Devfest MLOps

Sum-up

Welcome to this lab dealing with MLOps problematics.

In this lab we will manipulate data about wine.

We will train a model trying to predict if a wine will be good or not, but more importantly we will integrate our data science pipeline into an Ops pipeline, allowing us to train, deploy, and monitor a model in production letting us concentrate on the important task of data science, improving the performance of the model.

So follow us, while we show you how to get MLOps tasks out of the way !!

Objectives

The objective of this lab is to run a training pipeline in vertexAI, create an endpoint, deploy a model and deploy a monitoring job. We use tensorflow extended (tfx) as a framework to achieve our goal.

During this lab, you will design components for vertexAI integrating custom tensorflow code. This will allow you to later be able to handle training, deploying and monitoring models on your own, on a scalable and highly available platform.

Pre requisites

Comprehension of TensorFlow coding
Comprehension of Kubernetes principles
Notions of Kubeflow
Notions of VertexAI
Notions of GCP (GCS, Bigquery, Cloud Shell)
Notions of Docker
Understanding of ML problematics
Knowledge of MLOps problematics
Understanding of data project management

Technical details

Duration : 2H
Requirements : A computer, an internet connexion and a gmail e-mail

Workshop

The starter notebook wine_quality_notebook.ipynb is located at the root.

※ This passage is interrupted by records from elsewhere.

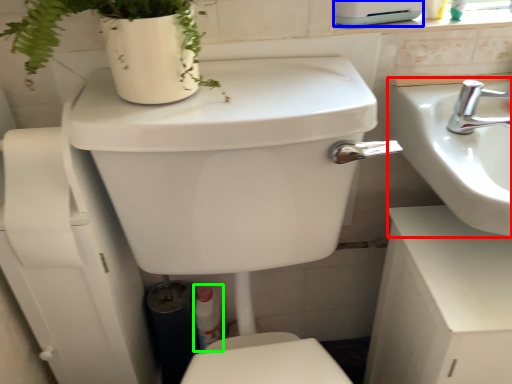
Question: Which is nearer to the sink (highlighted by a red box)? appliance (highlighted by a blue box) or toiletry (highlighted by a green box).

Choices:
 (A) appliance
 (B) toiletry

Answer: (A)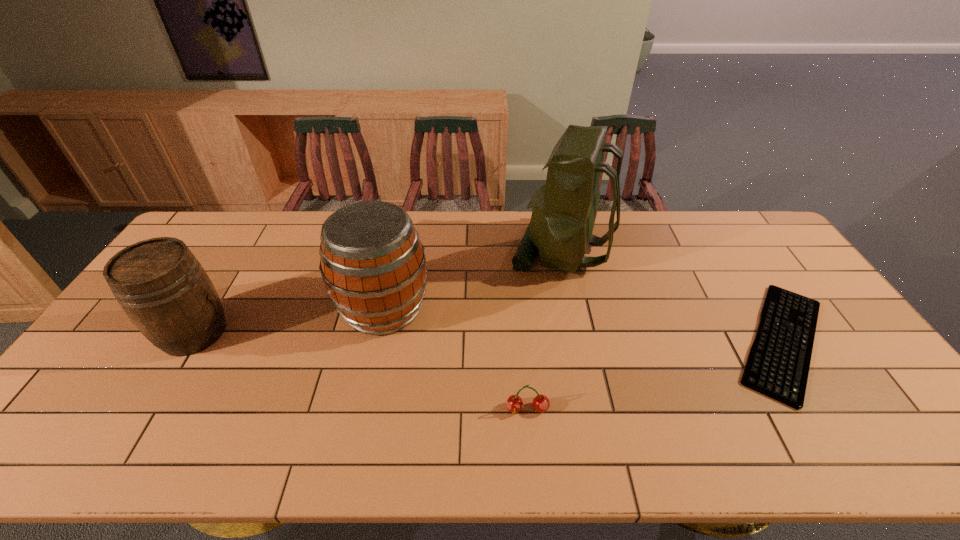
Find the location of `vacant region between the right cider and the fourth tallest object`. vacant region between the right cider and the fourth tallest object is located at coordinates (455, 359).

At what (x,y) coordinates should I click in order to perform the action: click on free spot between the right cider and the tallest object. Please return your answer as a coordinate pair (x, y). The width and height of the screenshot is (960, 540). Looking at the image, I should click on (472, 279).

Image resolution: width=960 pixels, height=540 pixels. What are the coordinates of `empty space that is in between the cherry and the rightmost object` in the screenshot? It's located at (655, 375).

Locate an element on the screen. The width and height of the screenshot is (960, 540). object that is the closest to the shorter cider is located at coordinates point(372,262).

The image size is (960, 540). In order to click on object that stands as the third closest to the right cider in this screenshot , I will do `click(163, 289)`.

This screenshot has width=960, height=540. I want to click on free spot that satisfies the following two spatial constraints: 1. on the back side of the rightmost object; 2. on the front of the tallest object with visible pockets, so click(x=724, y=249).

Locate an element on the screen. free space that satisfies the following two spatial constraints: 1. on the front of the tallest object with visible pockets; 2. on the back side of the computer keyboard is located at coordinates (581, 341).

Find the location of a particular element. This screenshot has width=960, height=540. free spot that satisfies the following two spatial constraints: 1. on the front of the backpack with visible pockets; 2. with stems pointing upwards on the cherry is located at coordinates (595, 409).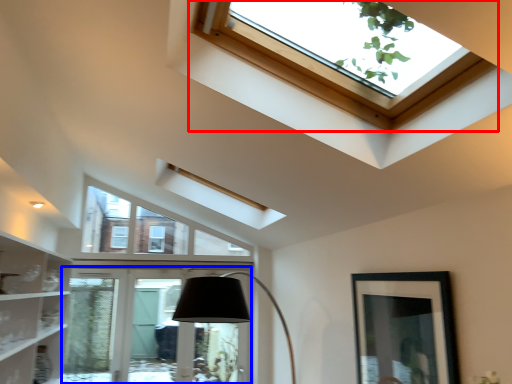
Question: Among these objects, which one is farthest to the camera, window (highlighted by a red box) or glass door (highlighted by a blue box)?

Choices:
 (A) window
 (B) glass door

Answer: (B)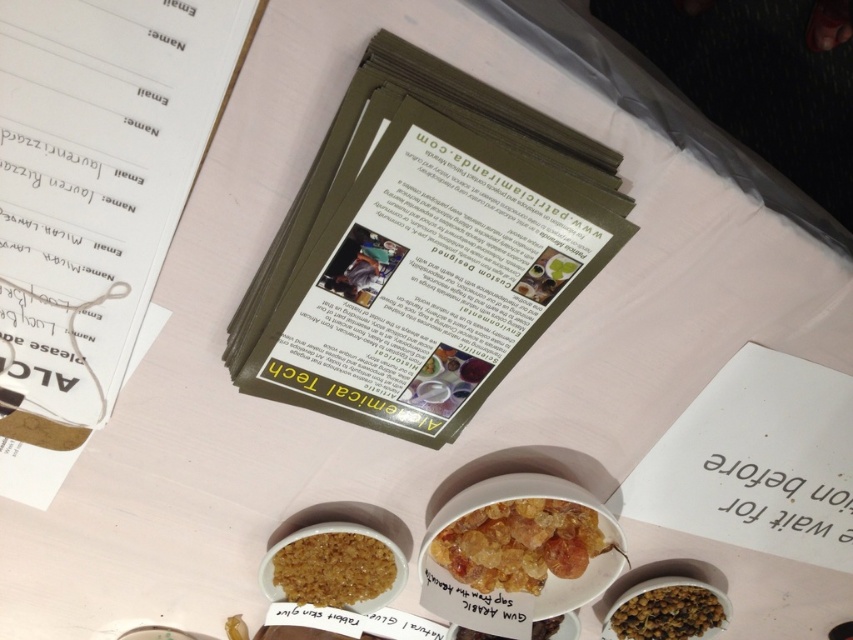
You are organizing materials on a table for an event. You have a translucent amber crystals at center and a brown crumbly substance at center. According to the setup, which item is placed on top of the other?

The translucent amber crystals at center is positioned over brown crumbly substance at center, meaning it is placed on top of the brown crumbly substance at center.

You are organizing a science fair and need to arrange two substances for an exhibit. You have a translucent amber crystals at center and a brown crumbly substance at center. According to the image, which substance is located to the right of the other?

The translucent amber crystals at center is positioned on the right side of brown crumbly substance at center, so the translucent amber crystals at center is to the right of the brown crumbly substance at center.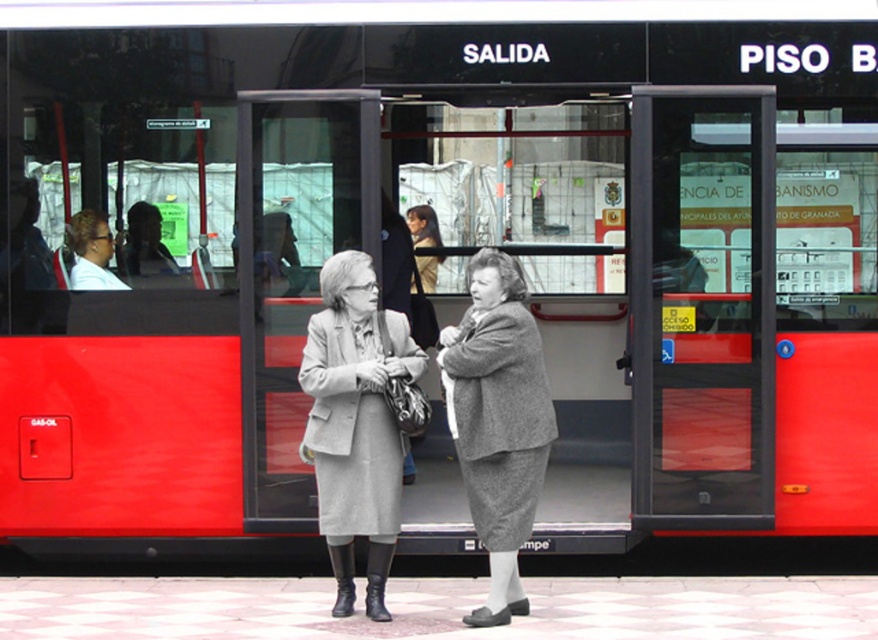
Question: Does gray wool coat at center have a lesser width compared to gray woolen suit at center?

Choices:
 (A) no
 (B) yes

Answer: (A)

Question: Observing the image, what is the correct spatial positioning of gray wool coat at center in reference to gray woolen suit at center?

Choices:
 (A) above
 (B) below

Answer: (B)

Question: Among these points, which one is farthest from the camera?

Choices:
 (A) (373, 432)
 (B) (512, 321)

Answer: (A)

Question: Does gray wool coat at center lie in front of gray woolen suit at center?

Choices:
 (A) yes
 (B) no

Answer: (B)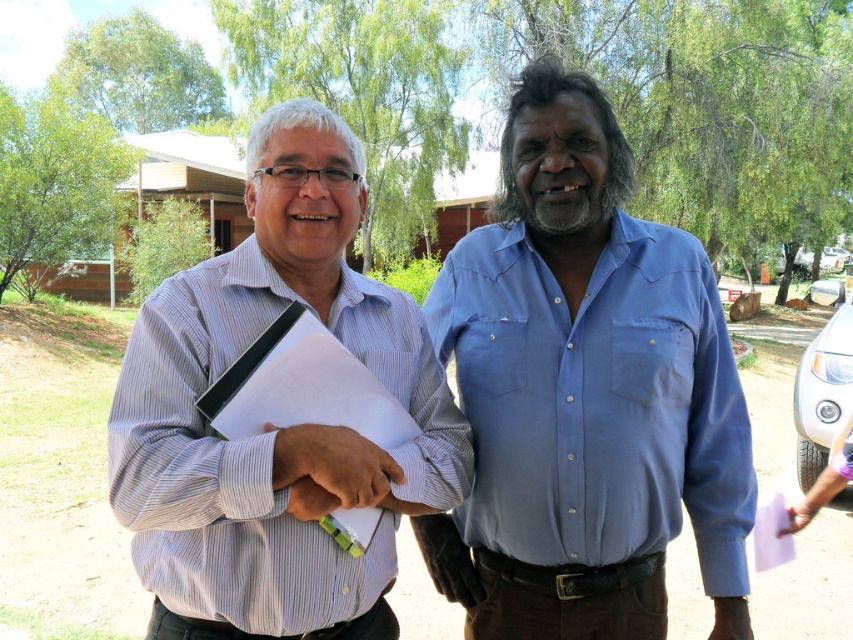
You are a photographer trying to capture a group photo of the white striped shirt at left and the blue cotton shirt at center. Since you want to frame them properly, which person should be placed on the left side of the frame?

The white striped shirt at left should be placed on the left side of the frame because it is already positioned on the left side of the blue cotton shirt at center.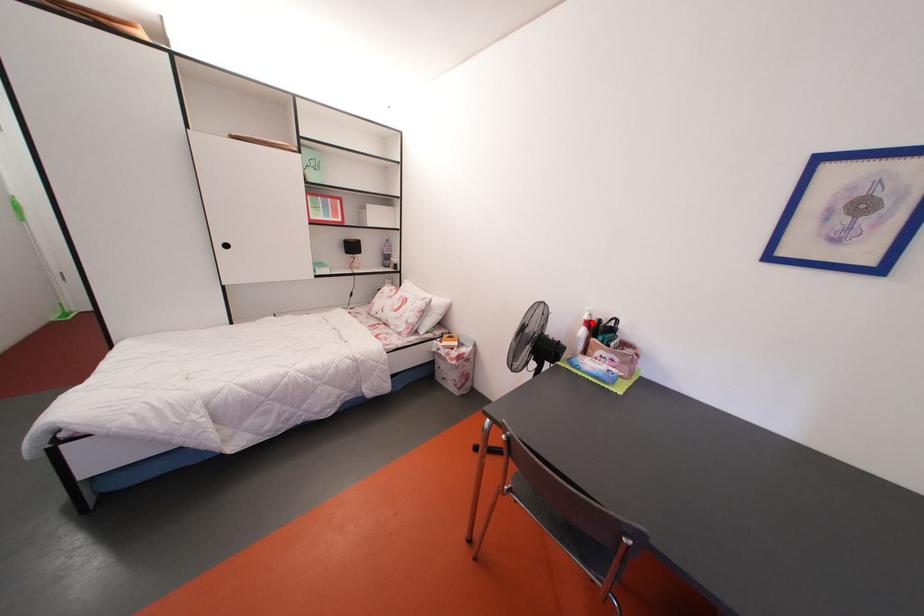
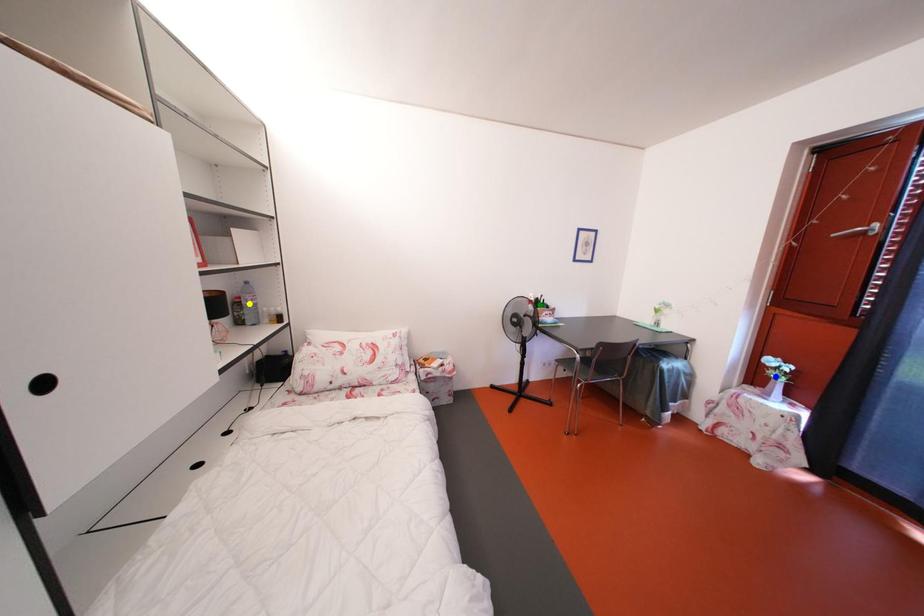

Two datasets corresponding to white and red wines are located in par-devfest-sfeir.wine_quality BigQuery dataset.

Setting things up

The gcp platform

Go to gcp front page in a browser
Access the devfest-sfeir project
Start a cloudshell
Create a GCS bucket: gcloud storage buckets create gs://<USERNAME>_mlops_lab --location='europe-west1'

The dev environment

We strongly suggest, for this lab, that you use a basic Cloud Shell environment as some tools like python, pip and gcloud CLI will already be present in the environment. Later on you can always explore the repo on your own with a locally built environment.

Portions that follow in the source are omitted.